We discovered changes in immune cells at birth that were associated with an increased risk of babies developing food allergies in the first year of age. In essence, these babies have immune systems that are “primed” for allergic disease by the time they are born.
The research was based on umbilical cord blood samples from the Barwon Infants Study, which followed mothers during pregnancy and their infants from birth to look at the environmental and genetic factors that influence immunity and allergy.
The blood from the umbilical cord showed us a snapshot of the baby’s immune system at the time of birth. In babies who developed food allergies we found immune cells called monocytes were more activated. This must have occurred either before or during birth.
Monocytes are less specialised cells of the immune system; let’s call them the “foot-soldiers” at the front line of defence against infections. As part of the study, we showed the hyperactive monocytes changed the “landscape” of the immune response by more specialised immune cells called T cells, driving the T cells to adopt characteristics we know are responsible for allergic reactions.

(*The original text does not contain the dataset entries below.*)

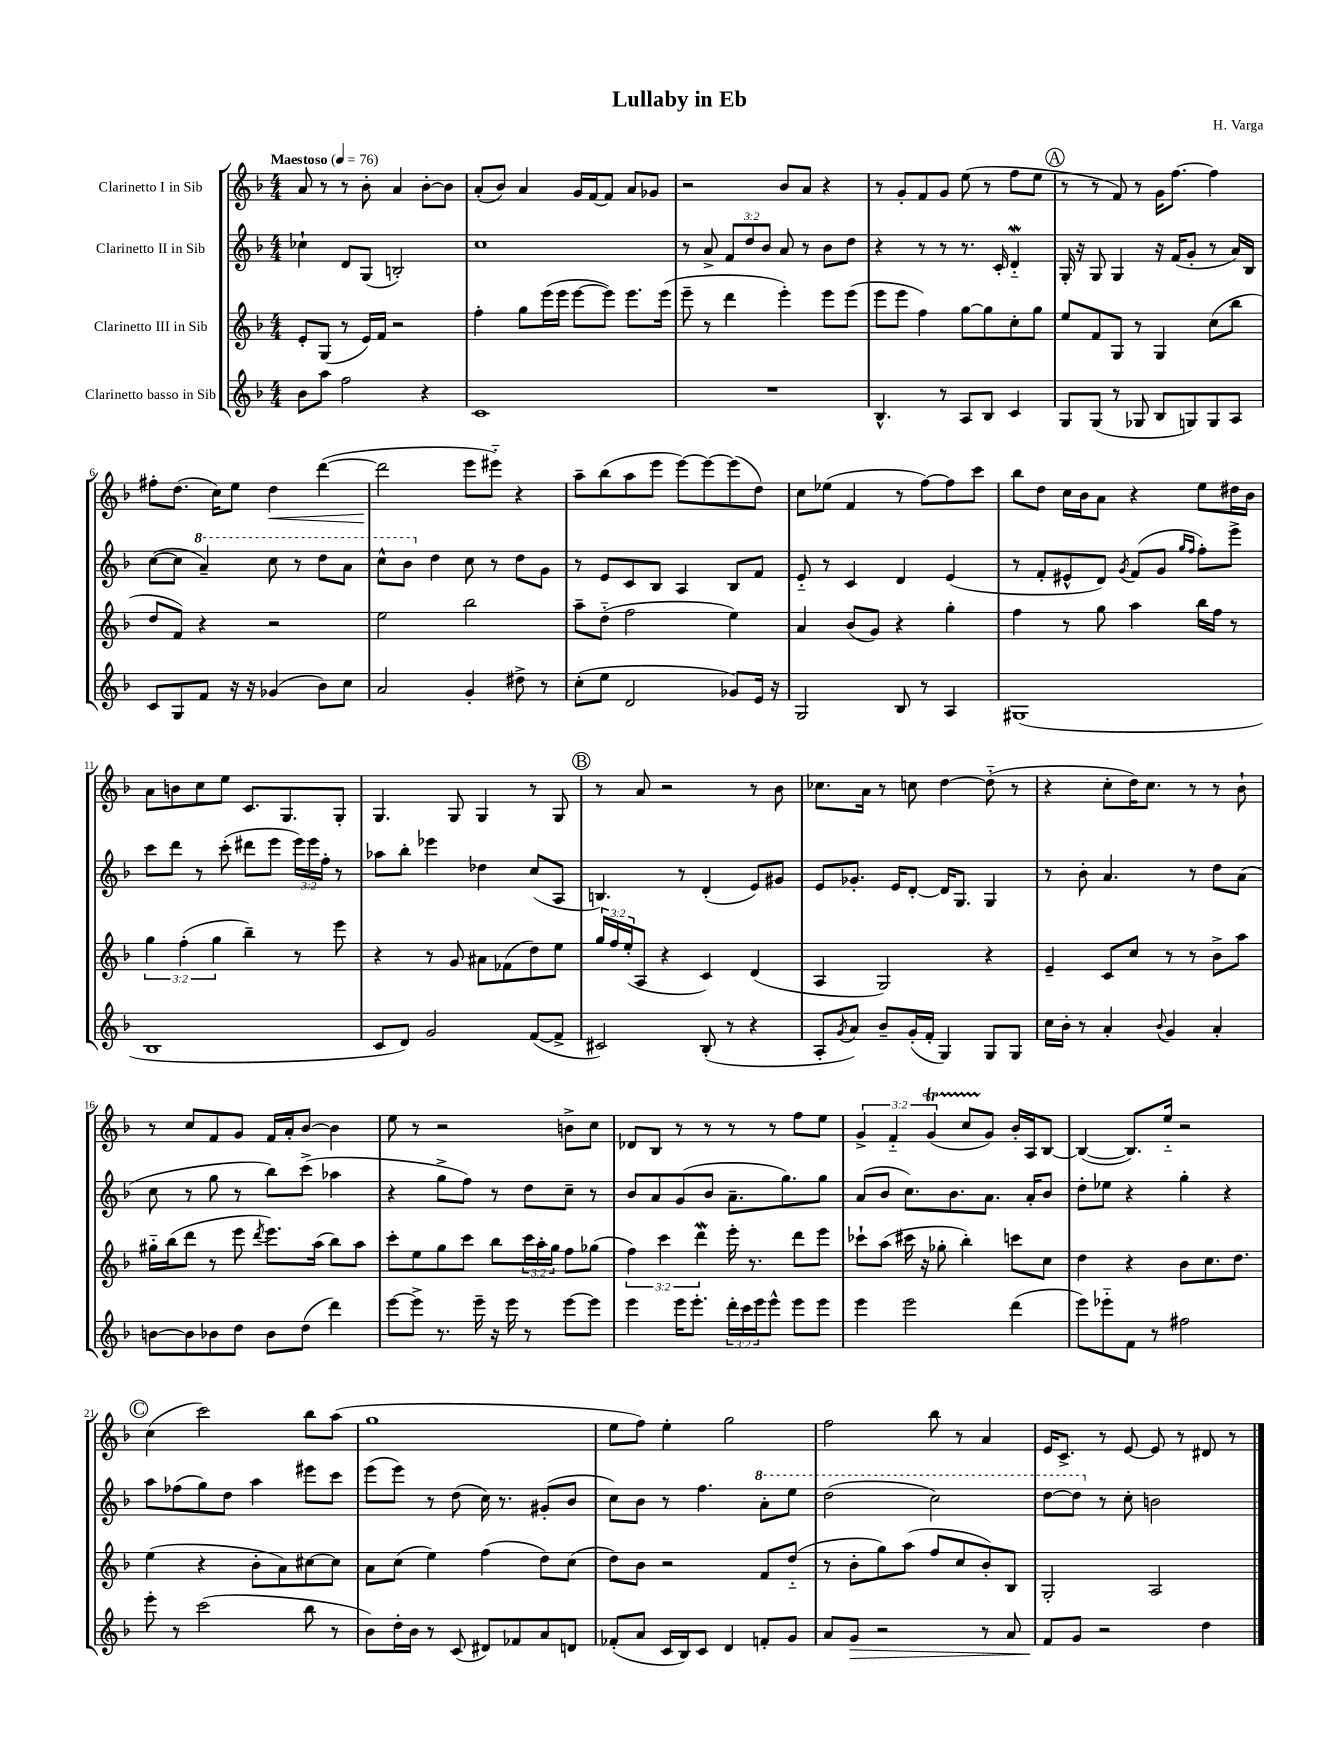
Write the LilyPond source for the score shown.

\header { title = "Lullaby in Eb" composer = "H. Varga" }
<<
\new StaffGroup <<
\new Staff = "s0" \with { instrumentName = "Clarinetto I in Sib" } {
    \clef treble \key f \major \numericTimeSignature \time 4/4 \override Staff.TupletNumber.text = #tuplet-number::calc-fraction-text \tempo "Maestoso" 4 = 76
    a'8 r8 r8 bes'8-. a'4 bes'8~-. bes'8 |
    a'8-.( bes'8) a'4 g'16 f'16~ f'8 a'8 ges'8 |
    r2 bes'8 a'8 r4 |
    r8 g'8-. f'8 g'8 e''8( r8 f''8 e''8 |
    \mark \markup { \circle "A" } r8 r8 f'8) r8 g'16 f''8.~ f''4 |
    fis''8-. d''8.( c''16) e''8 d''4\< d'''4~( |
    d'''2\! e'''8 eis'''8-_) r4 |
    a''8-- bes''8( a''8 e'''8 e'''8~) e'''8~ e'''8( d''8) |
    c''8 ees''8( f'4 r8 f''8~) f''8 c'''8 |
    bes''8 d''8 c''16 bes'16 a'8 r4 e''8 dis''16 bes'16 |
    a'8 b'8 c''8 e''8 c'8. g8. g8-. |
    g4. g8 g4 r8 g8 |
    \mark \markup { \circle "B" } r8 a'8 r2 r8 bes'8 |
    ces''8. a'16 r8 c''8 d''4~ d''8-_( r8 |
    r4 c''8-. d''16) c''8. r8 r8 bes'8-! |
    r8 c''8 f'8 g'8 f'16 a'16-. bes'8~ bes'4 |
    e''8 r8 r2 b'8-> c''8 |
    des'8 bes8 r8 r8 r8 r8 f''8 e''8 |
    \tuplet 3/2 { g'4-> f'4-_ g'4\startTrillSpan( } c''8 g'8\stopTrillSpan) bes'16-. a16 bes8~ |
    bes4~( bes8.) e''16-_ r2 |
    \mark \markup { \circle "C" } c''4( c'''2) bes''8 a''8( |
    g''1 |
    e''8 f''8) e''4-. g''2 |
    f''2 bes''8 r8 a'4 |
    e'16 c'8.-> r8 e'8~ e'8 r8 dis'8 r8 \bar "|." |
}
\new Staff = "s1" \with { instrumentName = "Clarinetto II in Sib" } {
    \clef treble \key f \major \numericTimeSignature \time 4/4 \override Staff.TupletNumber.text = #tuplet-number::calc-fraction-text
    ces''4-! d'8 g8( b2-.) |
    c''1 |
    r8 a'8-> \tuplet 3/2 { f'8 d''8 bes'8 } a'8 r8 bes'8 d''8 |
    r4 r8 r8 r8. c'16-. d'4-_\mordent |
    \mark \markup { \circle "A" } g16-. r16 g8 g4 r16 f'16( g'8-. r8 a'16) bes16 |
    c''8~( c''8 \ottava #1 a''4--) c'''8 r8 d'''8 a''8 |
    c'''8-^ bes''8 \ottava #0 d''4 c''8 r8 d''8 g'8 |
    r8 e'8 c'8 bes8 a4 bes8 f'8 |
    e'8-_ r8 c'4 d'4 e'4( |
    r8 f'8-. eis'8-^ d'8) \acciaccatura { g'8 } f'8( g'8 \grace { g''16 f''16 } f''8-.) e'''8-> |
    c'''8 d'''8 r8 c'''8-.( dis'''8 e'''8 \tuplet 3/2 { e'''16) e'''16 f''16-. } r8 |
    aes''8 bes''8-. ees'''4 des''4 c''8( a8 |
    \mark \markup { \circle "B" } b4.) r8 d'4-.( e'8) gis'8 |
    e'8 ges'8.-. e'16 d'8~-. d'16 g8. g4 |
    r8 bes'8-. a'4. r8 d''8 a'8( |
    c''8 r8 g''8 r8 bes''8) c'''8->( aes''4 |
    r4 g''8-> f''8) r8 d''8 c''8-- r8 |
    bes'8 a'8 g'8( bes'8 a'8.-- g''8.) g''8 |
    a'8( bes'8 c''8.) bes'8. a'8. a'16-. bes'8 |
    d''8-. ees''8 r4 g''4-. r4 |
    \mark \markup { \circle "C" } a''8 fes''8( g''8) d''8 a''4 eis'''8 c'''8 |
    e'''8( e'''8) r8 d''8( c''16) r8. gis'8-.( bes'8 |
    c''8) bes'8 r8 f''4. \ottava #1 a''8-. e'''8 |
    d'''2( c'''2) |
    d'''8~ d'''8 \ottava #0 r8 c''8-. b'2 \bar "|." |
}
\new Staff = "s2" \with { instrumentName = "Clarinetto III in Sib" } {
    \clef treble \key f \major \numericTimeSignature \time 4/4 \override Staff.TupletNumber.text = #tuplet-number::calc-fraction-text
    e'8-. g8( r8 e'16) f'16 r2 |
    f''4-. g''8 e'''16( e'''16 e'''8~ e'''8) e'''8. e'''16( |
    e'''8-- r8 d'''4 e'''4-.) e'''8 e'''8( |
    e'''8 e'''8 f''4) g''8~ g''8 c''8-. g''8 |
    \mark \markup { \circle "A" } e''8 f'8 g8 r8 g4 c''8( bes''8 |
    d''8 f'8) r4 r2 |
    e''2 bes''2 |
    a''8-- d''8-_( f''2 e''4) |
    a'4 bes'8( g'8) r4 g''4-. |
    f''4 r8 g''8 a''4 bes''16 f''16 r8 |
    \tuplet 3/2 { g''4 f''4-.( g''4 } bes''4--) r8 e'''8 |
    r4 r8 g'8 ais'8 fes'8( d''8) e''8 |
    \mark \markup { \circle "B" } \tuplet 3/2 { g''16 f''16 e''16-.( } a8 r4 c'4) d'4( |
    a4 g2) r4 |
    e'4-- c'8 c''8 r8 r8 bes'8-> a''8 |
    gis''16-_ bes''16( d'''8 r8 e'''8 \acciaccatura { d'''8 } e'''8.) a''16( bes''8) a''8 |
    c'''8-. e''8 g''8 c'''8 bes''8 \tuplet 3/2 { c'''16 a''16-. g''16 } f''8 ges''8( |
    \tuplet 3/2 { f''4) c'''4 d'''4\mordent } e'''16-. r8. d'''8 e'''8 |
    ces'''8-! a''8( cis'''16 r16 ges''8-. bes''4-.) c'''8 c''8 |
    d''4 r4 bes'8 c''8. d''8. |
    \mark \markup { \circle "C" } e''4( r4 bes'8-. a'8) cis''8~ cis''8 |
    a'8 c''8( e''4) f''4( d''8) c''8( |
    d''8) bes'8 r2 f'8 d''8-_( |
    r8 bes'8-. g''8) a''8( f''8 c''8 bes'8-.) bes8 |
    g2-. a2 \bar "|." |
}
\new Staff = "s3" \with { instrumentName = "Clarinetto basso in Sib" } {
    \clef treble \key f \major \numericTimeSignature \time 4/4 \override Staff.TupletNumber.text = #tuplet-number::calc-fraction-text
    bes'8 a''8 f''2 r4 |
    c'1 |
    R1 |
    bes4.-^ r8 a8 bes8 c'4 |
    \mark \markup { \circle "A" } g8 g8( r8 ges8 bes8 g8) g8 a8 |
    c'8 g8 f'8 r16 r16 ges'4( bes'8) c''8 |
    a'2 g'4-. dis''8-> r8 |
    c''8-.( e''8 d'2 ges'8) e'16 r16 |
    g2 bes8 r8 a4 |
    gis1( |
    bes1 |
    c'8 d'8) g'2 f'8~( f'8-> |
    \mark \markup { \circle "B" } cis'2) bes8-.( r8 r4 |
    a8-. \acciaccatura { g'8 } a'8) bes'8-- g'16-.( f'16-. g4) g8 g8 |
    c''16 bes'16-. r8 a'4-. \appoggiatura { bes'8 } g'4 a'4-. |
    b'8~ b'8 bes'8 d''8 bes'8 d''8( d'''4) |
    e'''8~ e'''8-> r8. e'''16-- r16 e'''16 r8 e'''8~ e'''8 |
    e'''4 e'''16 e'''8.-. \tuplet 3/2 { d'''16-. c'''16 e'''16 } e'''8-^ e'''8 e'''8 |
    e'''4 e'''2 d'''4( |
    e'''8) ees'''8-_ f'8 r8 fis''2 |
    \mark \markup { \circle "C" } e'''8-. r8 c'''2( bes''8 r8 |
    bes'8) d''16-. bes'16 r8 c'8( dis'8) fes'8 a'8 d'8 |
    fes'8-.( a'8 c'16 bes16) c'8 d'4 f'8-. g'8 |
    a'8 g'8\> r2 r8 a'8 |
    f'8\! g'8 r2 d''4 \bar "|." |
}
>>
>>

In babies in our study, these immune cell changes were associated with development of allergy to foods such as milk and egg, and later peanuts, wheat and other foods.
Allergy and immune disease increasing
In Australia, there has been a three-fold increase in hospital presentations due to food allergy over the last two decades and most of this increase has been among children under five years of age. Immune-related diseases more generally have also increased, including other allergies such as eczema and asthma, and type 1 diabetes, multiple sclerosis and inflammatory bowel disease.
Abnormal immune development during early life is likely to be relevant to each of these conditions. Food allergy is an ideal candidate to study as it is common, has an early onset and can be clearly defined.
The next step is to identify why these babies have hyperactive immune cells at birth. Are the immune cells activated because of the baby’s genes or are they activated at the time of birth or earlier in pregnancy, and how? While underlying genetic susceptibility to allergy may be a factor, the rising incidence of food allergy points to the environment as the major culprit.
We didn’t find any relationship to the mode of delivery (vagina versus elective or non-elective Caesarian), but there was a correlation with the duration of labour. However, duration of labour was not correlated with food allergy itself, emphasising that other factors post-birth must be at play.
A range of lifestyle and environmental factors (diet, nutrition, vitamins, exposure to infection, antibiotics and so on) that may modify immune cells in the body are under scrutiny. Many of these influence the mother’s microbiome, the collection of bacteria and other micoorganisms we all carry.
Establishment of colonies in the baby by the mother’s microorganisms at birth is critical in the development of the baby’s immune system. If we can understand what’s driving the activation of monocytes in the baby, we might be able to design lifestyle and environment modification strategies to lower the chances of babies being born with an increased risk of developing food allergy.
This study and its findings show how important it is to look at pregnancy and early life to understand why immune disorders such as allergies have increased in childhood and later.